NAUFRAGE DU LIEUTENANT KRUSENSTERN

DANS LES GLACES DE LA MER DE KARA[1].


(VOYAGE D’EXPLORATION AUX CÔTES SEPTENTRIONALES DE LA SIBÉRIE.)
1852. — TEXTE ET DESSINS INÉDITS.


I (Suite.)

Conseil. — On décide qu’on abandonnera la goëlette.

Le 2, la brise tomba : profondeur de vingt brasses ; à deux heures du matin la glace commença à sentir le fond. La goëlette comprimée violemment s’inclina de trente degrés sur bâbord, son avant s’éleva de cinq pieds. Elle craquait horriblement ; on annonça deux pieds d’eau dans la cale arrière.

L’ordre fut donné de quitter le navire et d’aller sous la tente ; mais la glace cessa de se mouvoir, la voie d’eau n’augmenta point, et, comme on était mieux à bord que sous la tente, tout le monde se rembarqua quelques instants après. Le mouvement d’ailleurs étant arrêté, il y avait maintenant pour quelques heures de tranquillité.

Au jour, on vit avec étonnement que la grande glace à laquelle le navire était amarré depuis son entrée dans la banquise était fendue de part en part. C’était pourtant une des plus fortes ; si dans un choc elle se brisait ainsi, que serait-ce dans les tempêtes de l’hiver ? Le lieutenant Krusenstern, qui avait un moment pensé à hiverner dans la banquise, au cas où la goëlette viendrait à périr, modifia ses idées ; il reconnut que la seule espérance de salut était de chercher à gagner la côte, et, dès lors, il se prépara peu à peu à ce chanceux voyage.

Dans la journée, il fit beau ; on put faire des observations qui démontrèrent que la terre n’était pas à plus de dix-huit ou vingt milles ; le thermomètre marquait + 1° du thermomètre de Réaumur.

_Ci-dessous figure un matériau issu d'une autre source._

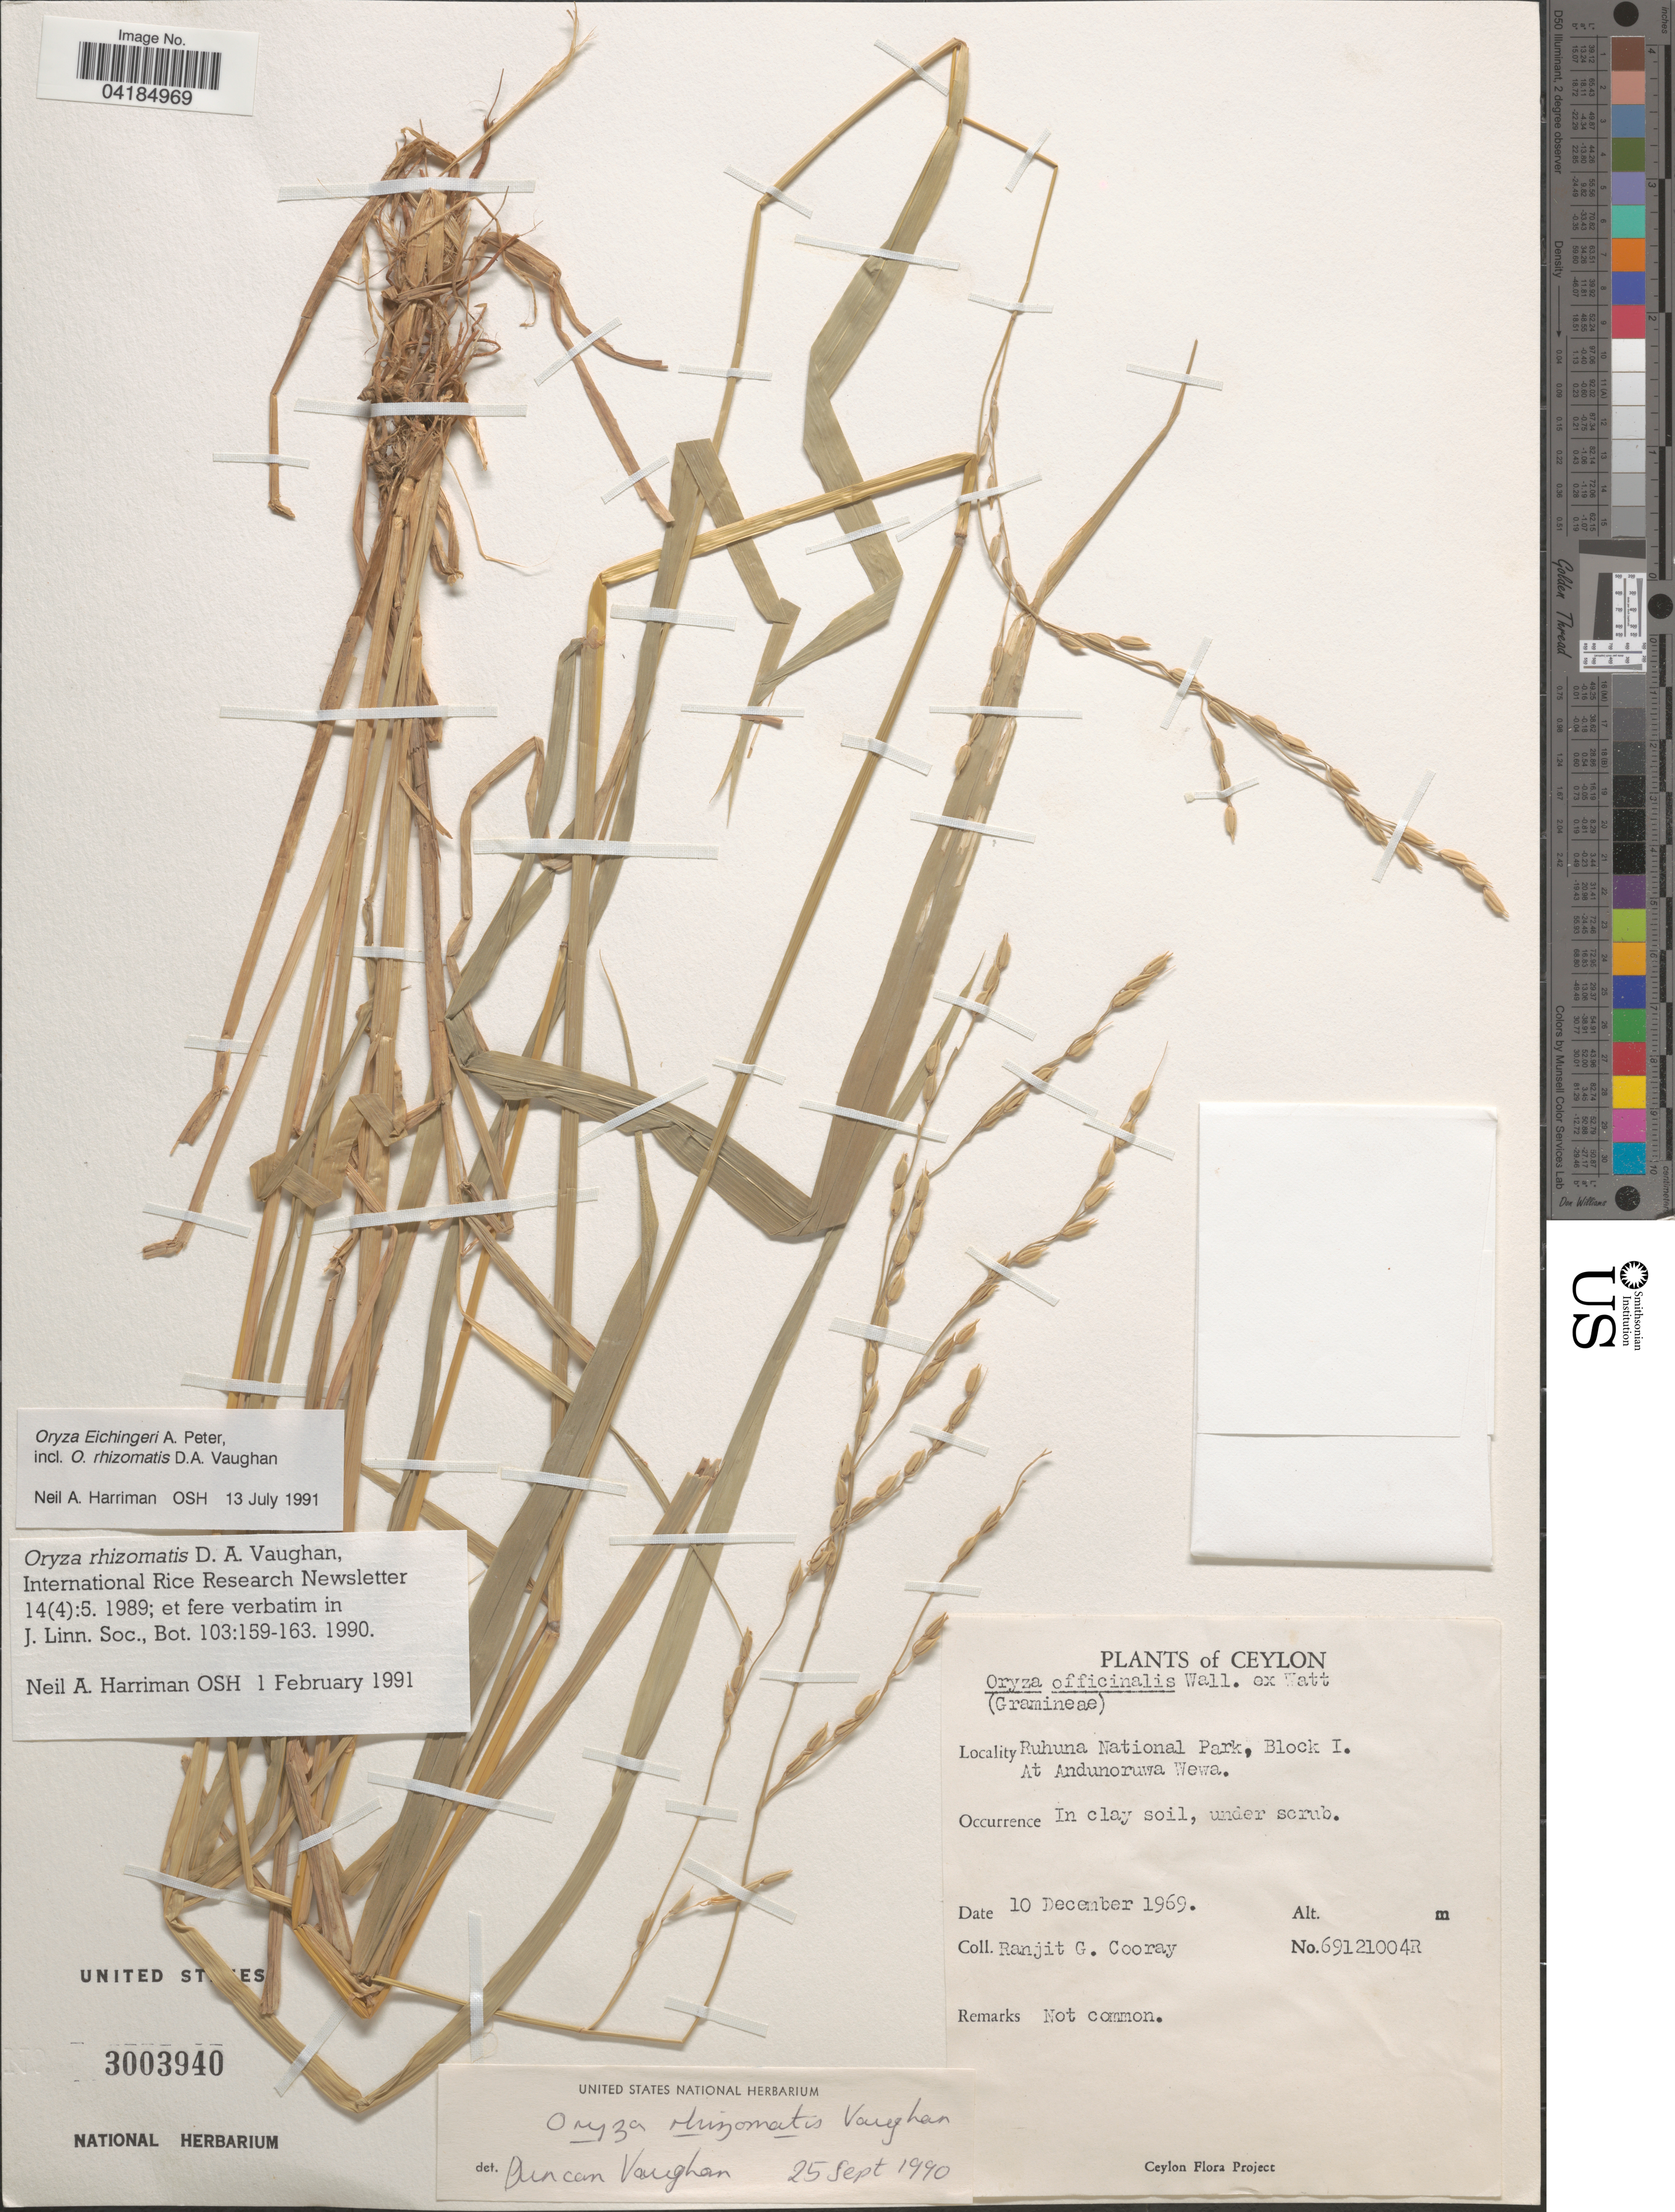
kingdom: Plantae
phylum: Tracheophyta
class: Liliopsida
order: Poales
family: Poaceae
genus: Oryza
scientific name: Oryza eichingeri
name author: Peter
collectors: R. Cooray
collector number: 69121004R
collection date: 1969-12-10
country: Sri Lanka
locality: Ceylon. Ruhuna National Park, Block I. At Andunoruwa Wewa.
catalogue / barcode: US 3003940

Le 3, on commença à dégréer le navire et à vider la cale ; à huit heures du matin, la glace se mit en mouvement ; la membrure gémissait tristement, plusieurs barreaux furent rompus, le pont se courba tout à fait. On débarqua tous les instruments ; le reste des provisions, les effets de l’équipage, tout fut arrimé sous la tente ou dans les embarcations. À quatre heures, le mouvement s’arrêta ; la goëlette était entièrement sur le côté, son avant à sec et l’arrière dans l’eau jusqu’au tableau.

Le 4, on continua à vider le navire.

Le 5, la température se refroidit brusquement : le thermomètre marqua moins cinq degrés Réaumur. Il y eut dans la nuit une magnifique aurore boréale. La goëlette ne bougeait plus, la ligne de sonde restait perpendiculaire et marquait toujours la même profondeur. Le

  1. Suite et fin. — Voy. page 203.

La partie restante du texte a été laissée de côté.